TASK TO COMPLETE =
Convert the lines of all the records below into a single numbered list, skipping blank lines. Leave the pictures out of your answer.

[start]

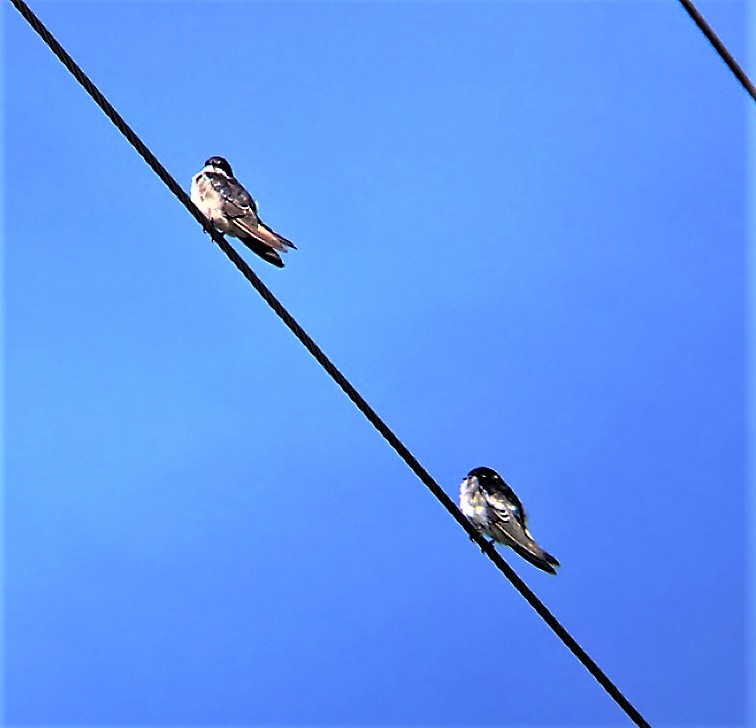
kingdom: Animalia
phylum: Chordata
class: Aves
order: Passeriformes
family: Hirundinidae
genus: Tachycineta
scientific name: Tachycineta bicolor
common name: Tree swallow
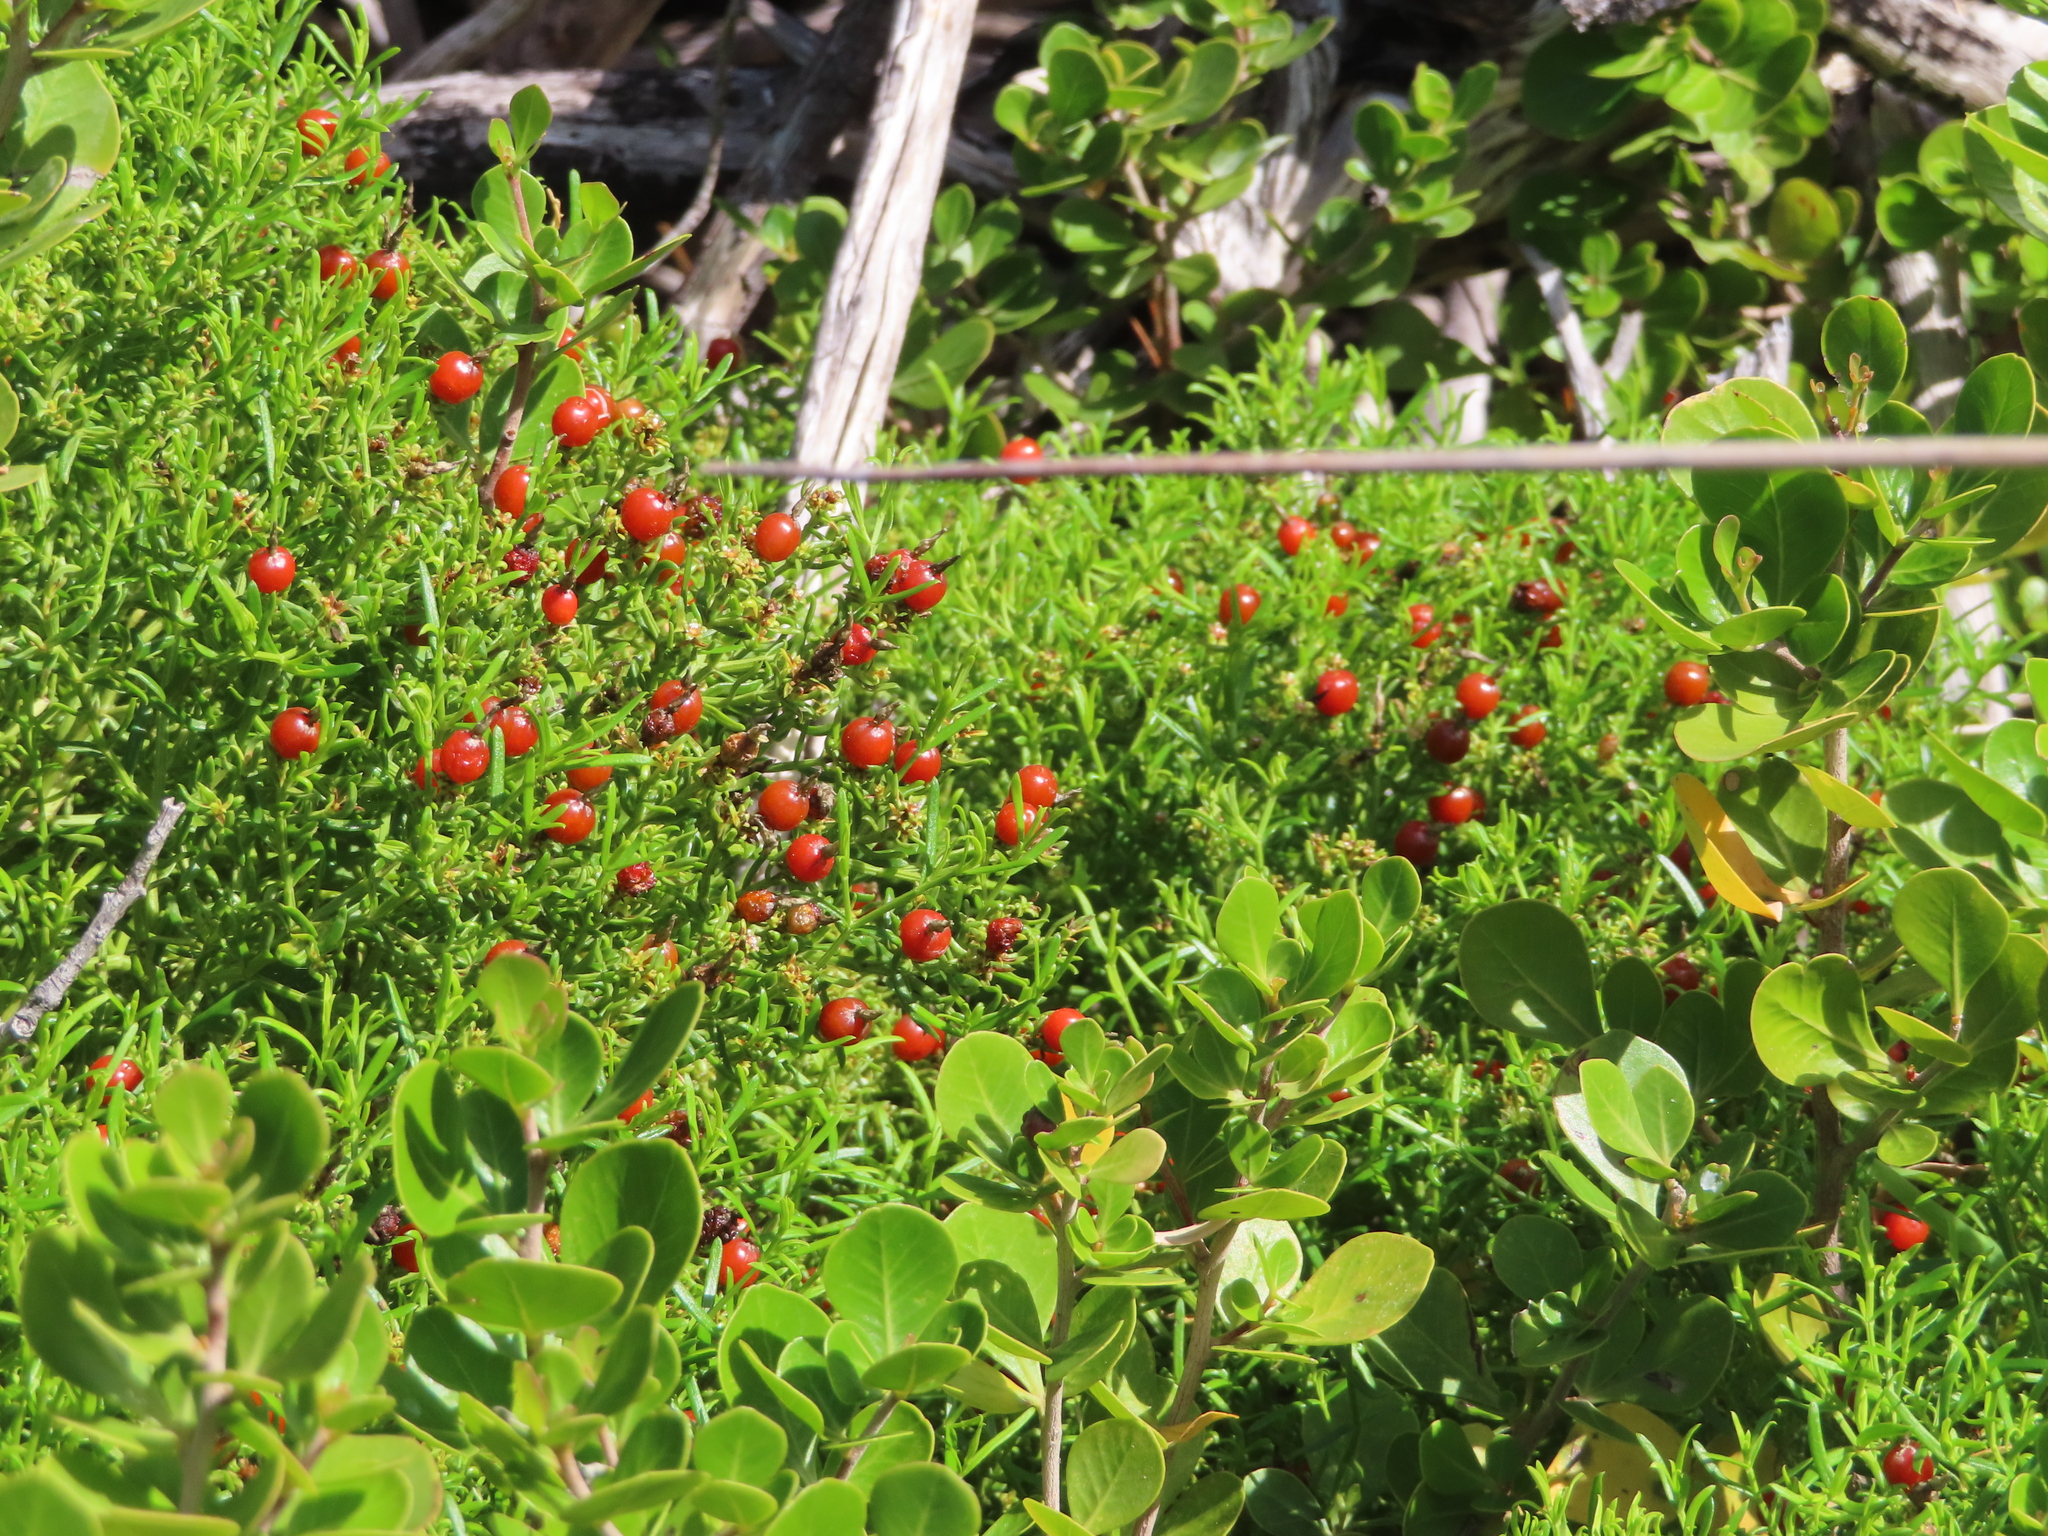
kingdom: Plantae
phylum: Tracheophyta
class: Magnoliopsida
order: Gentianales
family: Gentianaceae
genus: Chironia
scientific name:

[end]

WRITTEN SOLUTION =
1. kingdom: Animalia
2. phylum: Chordata
3. class: Aves
4. order: Passeriformes
5. family: Hirundinidae
6. genus: Tachycineta
7. scientific name: Tachycineta bicolor
8. common name: Tree swallow
9. kingdom: Plantae
10. phylum: Tracheophyta
11. class: Magnoliopsida
12. order: Gentianales
13. family: Gentianaceae
14. genus: Chironia
15. scientific name:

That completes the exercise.